M. LEBON: Je relis le texte: " Nous nous permettons... " Partant de là, notre organisme ne s'est pas contenté de prendre une attitude nettement réactionnaire et de dire non à la parité. Nous avons cherché une méthode qui pourrait satisfaire l'industrie de la construction — ce que j'expliquais tout à l'heure — à savoir la division de l'industrie de la construction en deux secteurs: le secteur commercial et industriel et le secteur résidentiel. Les augmentations de salaires dans le secteur commercial et industriel auraient pu être plus substantielles que celles du secteur résidentiel.

Or, nos mêmes économistes, malheureusement pour nous — parce que nous avions déjà pris position là-dessus — nous ont démontré que, selon la ligne de démarcation que nous avions faite des secteurs, ce n'est pas viable pour le moment, enfin, selon la définition qu'on y a donnée.

Je réfère à la page 12 de la partie verte du document. Il s'agit ici du tableau 1-3.

M. LE PRESIDENT: Je vous réfère au cadran qui indique six heures.

M. LEBON: M. le Président, je suis prêt à continuer demain matin; je vais être en pleine forme. Je vais me coucher tôt.

M. LE PRESIDENT: Nous serons très heureux, M. Lebon, de vous entendre.

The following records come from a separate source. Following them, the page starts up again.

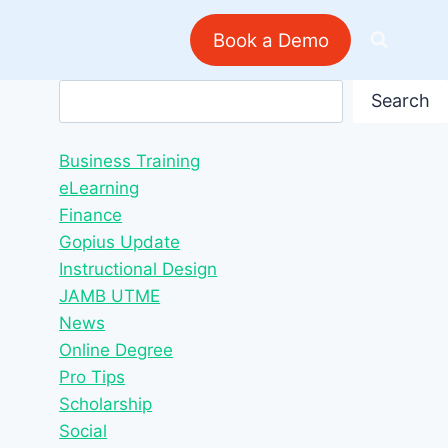
Book a Demo
Search
Search
Business Training
eLearning
Finance
Gopius Update
Instructional Design
JAMB UTME
News
Online Degree
Pro Tips
Scholarship
Social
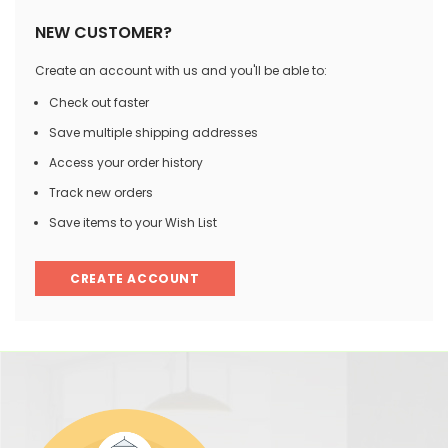
NEW CUSTOMER?
Create an account with us and you'll be able to:
Check out faster
Save multiple shipping addresses
Access your order history
Track new orders
Save items to your Wish List
CREATE ACCOUNT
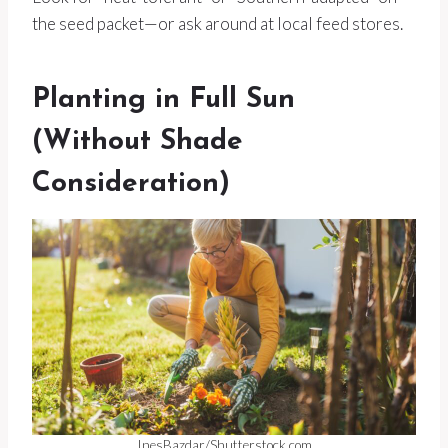
the seed packet—or ask around at local feed stores.
Planting in Full Sun
(Without Shade
Consideration)
InesBazdar/Shutterstock.com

M. LAPORTE: Mais, étant donné que nous serons infiniment plus heureux de vous enten- dre demain et que tous vos collègues autour de vous vous envient votre éloquence, est-ce que l'on pourrait vous suggérer peut-être de vous limiter, quant à la durée? Qui est-ce que c'était? Etait-ce Boileau qui disait: Ce qui se conçoit bien...

M. LEBON: ... s'énonce clairement et les mots pour le dire arrivent aisément.

M. LAPORTE: C'est ça.

M. LEBON: C'est ce que je pense que je réussis à faire.

M. LE PRESIDENT: Boileau était un homme de lettres et non un économiste.

M. LEBON: D'accord. C'est que je suis ingénieur et il faut me pardonner cela!

De toute façon, M. le Président et M. le ministre, je pense que ce que nous avons à dire est sérieux et je suis sûr que le ministre du Travail ne veut pas limiter nos interventions.

M. LAPORTE: Non, du tout, mais je me rappelle ce mot qui disait: Pour laisser un souvenir éternel, il ne s'agit pas de parler éternellement!

M. LEBON: Je suis entièrement d'accord. Je comprends mal le ministre qui trouve cela long, parce qu'il s'est absenté assez longtemps!

M. LAPORTE: Oui, oui, mais en si peu de temps, j'ai déjà commencé à trouver cela long!

M. LEBON: Cela ne vous intéresse pas, M. le ministre?

M. LAPORTE: Cela m'intéresse.

M. LEBON: Cela vous intéresse, alors je continue.

M. LAPORTE: Pas ce soir, demain matin, à dix heures.

M. LEBON: Demain? Parfait.

M. LE PRESIDENT: Nous ajournons pour vous entendre demain matin, à dix heures, même salle.

M. LEBON: Avec plaisir. UNE VOIX: D'accord.

M. LE PRESIDENT: Je communique aussi à la commission que la Commission des transports va faire parvenir un mémoire d'ici lundi.